Here we see there is a significance between the different types of cuisines and number of ratings but it is not enough for us to say the category/type of cuisine is a predictor for popularity of recipe.
Additionally, we decided to visualize which cuisines, grouped by country, are the most interacted with (have the most ratings) and which ones are most common (number of recipes of a specific cuisine).
The most common cuisine entries in order are: Mexican, Italian, Chinese, Thai, French, Indian, Greek, Vietnamese, American and Japanese.

The most interacted-with cuisine entries in order are: Thai, Mexican, Chinese, Indian, Italian, Greek, Vietnamese, French, American, Japanese.
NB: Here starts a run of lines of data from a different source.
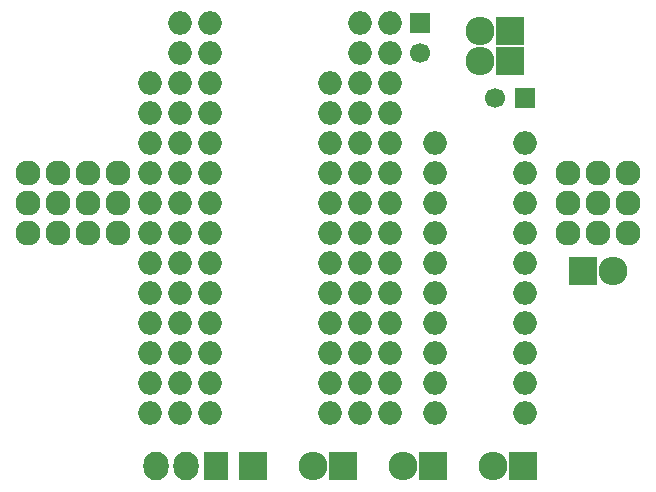
<source format=gts>
G04 #@! TF.FileFunction,Soldermask,Top*
%FSLAX46Y46*%
G04 Gerber Fmt 4.6, Leading zero omitted, Abs format (unit mm)*
G04 Created by KiCad (PCBNEW 4.0.2-stable) date 22.08.2016 10:02:21*
%MOMM*%
G01*
G04 APERTURE LIST*
%ADD10C,0.100000*%
%ADD11R,1.700000X1.700000*%
%ADD12C,1.700000*%
%ADD13O,2.000000X2.000000*%
%ADD14C,2.127200*%
%ADD15R,2.432000X2.432000*%
%ADD16O,2.432000X2.432000*%
%ADD17R,2.127200X2.432000*%
%ADD18O,2.127200X2.432000*%
G04 APERTURE END LIST*
D10*
D11*
X146177000Y-78740000D03*
D12*
X146177000Y-81240000D03*
D11*
X155067000Y-85090000D03*
D12*
X152567000Y-85090000D03*
D13*
X125857000Y-78740000D03*
X125857000Y-81280000D03*
X125857000Y-83820000D03*
X125857000Y-86360000D03*
X125857000Y-88900000D03*
X125857000Y-91440000D03*
X125857000Y-93980000D03*
X125857000Y-96520000D03*
X125857000Y-99060000D03*
X125857000Y-101600000D03*
X125857000Y-104140000D03*
X125857000Y-106680000D03*
X125857000Y-109220000D03*
X125857000Y-111760000D03*
X141097000Y-111760000D03*
X141097000Y-109220000D03*
X141097000Y-106680000D03*
X141097000Y-104140000D03*
X141097000Y-101600000D03*
X141097000Y-99060000D03*
X141097000Y-96520000D03*
X141097000Y-93980000D03*
X141097000Y-91440000D03*
X141097000Y-88900000D03*
X141097000Y-86360000D03*
X141097000Y-83820000D03*
X141097000Y-81280000D03*
X141097000Y-78740000D03*
X128397000Y-78740000D03*
X128397000Y-81280000D03*
X128397000Y-83820000D03*
X128397000Y-86360000D03*
X128397000Y-88900000D03*
X128397000Y-91440000D03*
X128397000Y-93980000D03*
X128397000Y-96520000D03*
X128397000Y-99060000D03*
X128397000Y-101600000D03*
X128397000Y-104140000D03*
X128397000Y-106680000D03*
X128397000Y-109220000D03*
X128397000Y-111760000D03*
X143637000Y-111760000D03*
X143637000Y-109220000D03*
X143637000Y-106680000D03*
X143637000Y-104140000D03*
X143637000Y-101600000D03*
X143637000Y-99060000D03*
X143637000Y-96520000D03*
X143637000Y-93980000D03*
X143637000Y-91440000D03*
X143637000Y-88900000D03*
X143637000Y-86360000D03*
X143637000Y-83820000D03*
X143637000Y-81280000D03*
X143637000Y-78740000D03*
X123317000Y-83820000D03*
X123317000Y-86360000D03*
X123317000Y-88900000D03*
X123317000Y-91440000D03*
X123317000Y-93980000D03*
X123317000Y-96520000D03*
X123317000Y-99060000D03*
X123317000Y-101600000D03*
X123317000Y-104140000D03*
X123317000Y-106680000D03*
X123317000Y-109220000D03*
X123317000Y-111760000D03*
X138557000Y-111760000D03*
X138557000Y-109220000D03*
X138557000Y-106680000D03*
X138557000Y-104140000D03*
X138557000Y-101600000D03*
X138557000Y-99060000D03*
X138557000Y-96520000D03*
X138557000Y-93980000D03*
X138557000Y-91440000D03*
X138557000Y-88900000D03*
X138557000Y-86360000D03*
X138557000Y-83820000D03*
D14*
X113030000Y-91440000D03*
X113030000Y-93980000D03*
X113030000Y-96520000D03*
X158750000Y-91440000D03*
X158750000Y-93980000D03*
X158750000Y-96520000D03*
X115570000Y-91440000D03*
X115570000Y-93980000D03*
X115570000Y-96520000D03*
X118110000Y-91440000D03*
X118110000Y-93980000D03*
X118110000Y-96520000D03*
X120650000Y-91440000D03*
X120650000Y-93980000D03*
X120650000Y-96520000D03*
X161290000Y-91440000D03*
X161290000Y-93980000D03*
X161290000Y-96520000D03*
X163830000Y-91440000D03*
X163830000Y-93980000D03*
X163830000Y-96520000D03*
D15*
X139700000Y-116205000D03*
D16*
X137160000Y-116205000D03*
D15*
X147320000Y-116205000D03*
D16*
X144780000Y-116205000D03*
D15*
X154940000Y-116205000D03*
D16*
X152400000Y-116205000D03*
D15*
X153797000Y-79375000D03*
D16*
X151257000Y-79375000D03*
D15*
X153797000Y-81915000D03*
D16*
X151257000Y-81915000D03*
D13*
X147447000Y-88900000D03*
X147447000Y-91440000D03*
X147447000Y-93980000D03*
X147447000Y-96520000D03*
X147447000Y-99060000D03*
X147447000Y-101600000D03*
X147447000Y-104140000D03*
X147447000Y-106680000D03*
X147447000Y-109220000D03*
X147447000Y-111760000D03*
X155067000Y-111760000D03*
X155067000Y-109220000D03*
X155067000Y-106680000D03*
X155067000Y-104140000D03*
X155067000Y-101600000D03*
X155067000Y-99060000D03*
X155067000Y-96520000D03*
X155067000Y-93980000D03*
X155067000Y-91440000D03*
X155067000Y-88900000D03*
D17*
X128905000Y-116205000D03*
D18*
X126365000Y-116205000D03*
X123825000Y-116205000D03*
D15*
X132080000Y-116205000D03*
X160020000Y-99695000D03*
D16*
X162560000Y-99695000D03*
M02*

</source>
Based on these preliminary findings we conducted regression analyses using decision trees and random forest regression.
Decision Tree Results
Firstly, we predicted recipe popularity by fitting a decision tree regression. For the purpose of the project, predictors of interest included: prep time, cook time, number of steps, number of ingredients, and servings.
From preliminary analysis (by a multivariate linear regression model), we further confirmed that cook time is significantly associated with recipe popularity.
Fitting the decision tree model that predicts n_ratings using cook time,prep time,servings, number of ingredients, and number of steps in the training data, resulted in the following tree:

The tree suggests that the recipes with higher cook time corresponds to higher total number of ratings and includes the variable that we identified as being significant in the linear regression model, and number of steps and number of ingredients. We re-fitted the decision tree including the cuisine type variable and there were no differences in the results.
Random Forest Results
We conducted Random Forest regression to predict recipe popularity (number of ratings) of the recipe based on other features: cook time,prep time,servings, number of ingredients, and number of steps. Results are summarized below.
-
Error rate of the full model stabilized with around 200 trees but continues to decrease slowly until around 300 or so trees.
-
The two most predictive variables as determined by their Gini coefficient were: cook time and number of ingredients. Reducing the model to only include important variables decreased the mean square error from 6098 to 5517.
-
Overall, the model did not perform well in the test set. This is because predictors were uncorrelated with recipe popularity
n_ratings. Therefore, the random forest algorithm was forced to choose amongst only “noise” variables at many of its splits leading to poor performance.